Tangent space is independent of the coordiante function. Why $d\phi_0=d\psi_0\circ dh_0$ implies $Im(d\phi)\subseteq Im(d\psi)$

Question

Tangent space is independent of the coordiante function.

Let $X$ be a smooth n-manifold and $\phi: U\to X$ be a local parametrization at $x$ ($\phi(0)=x$).

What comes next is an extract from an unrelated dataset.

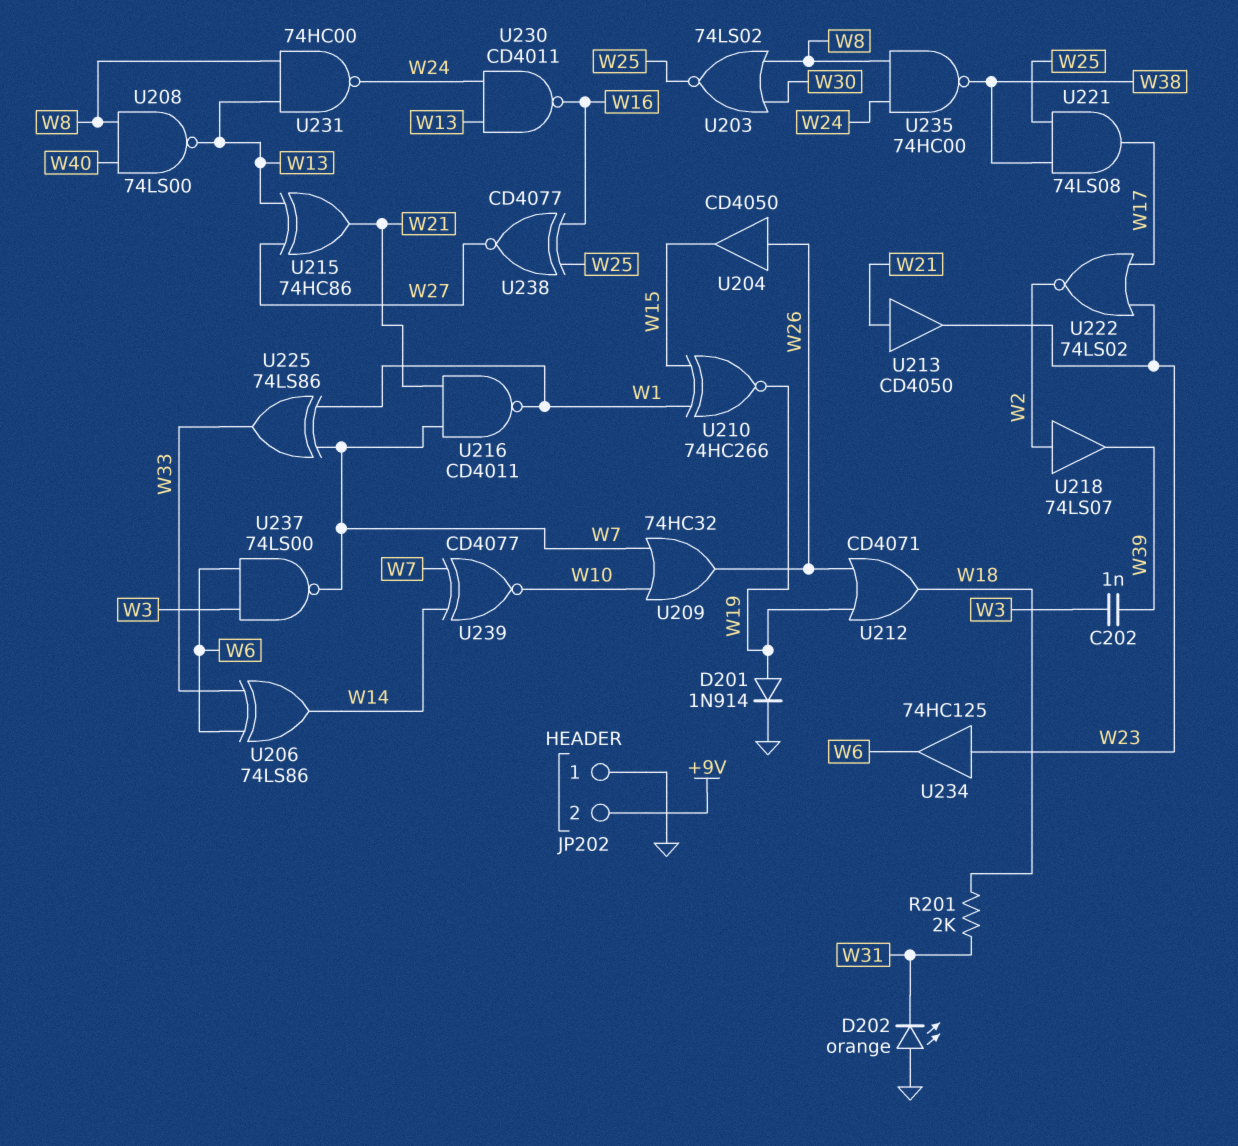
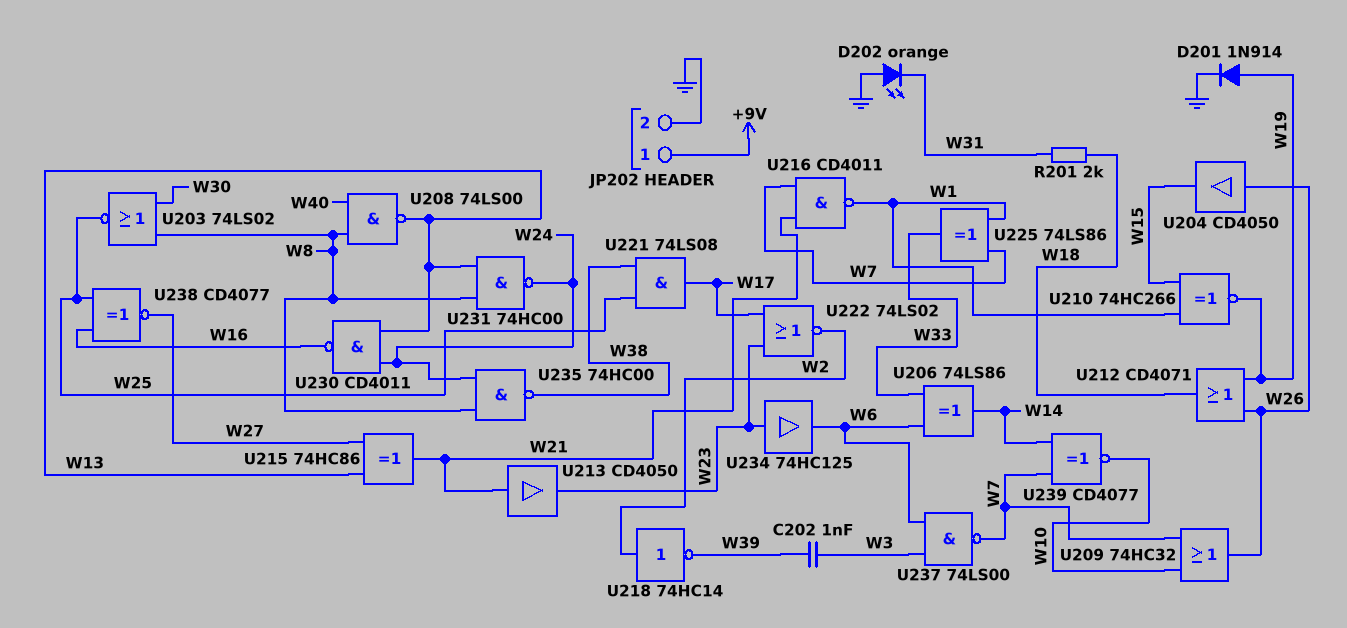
JP202 pin 1: GND -> +9V
JP202 pin 2: +9V -> GND
U218: buffer 74LS07 (in W2, out W39) -> NOT 74HC14 (in W2, out W39)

Define tangent space as $T_x(X)=d\phi_0(\mathbb R^n)$

We claim tangent space is independent of the local parametrization so we take another local parametrization $\psi: V\to X$ and we shrink $U,V$ such that $\phi(U)=\psi(V)$ namely we take a diffeomorphism $h=\psi^{-1}\circ \phi:U\to V$

Such that $\phi=\psi\circ h$ and differentiating it yields:$$d\phi_0=d\psi_0\circ dh_0$$

Question: Why last equation would imply image of $d\psi$ consists image of $d\phi$?

Answer 1

To spell it out, if $x\in\operatorname{im}(d\phi_0)$, then $x=d\phi_0(y)$ for some $y$, and so $x=(d\psi_0\circ dh_0)(y)=(d\psi_0)(dh_0(y))$ is in $\operatorname{im}(d\psi_0)$. That is, $\operatorname{im}(d\phi_0)\subset\operatorname{im}(d\psi_0)$.

Also, you may want to check out J. Milnor's Topology from the differentiable viewpoint for what I find to be a clear exposition.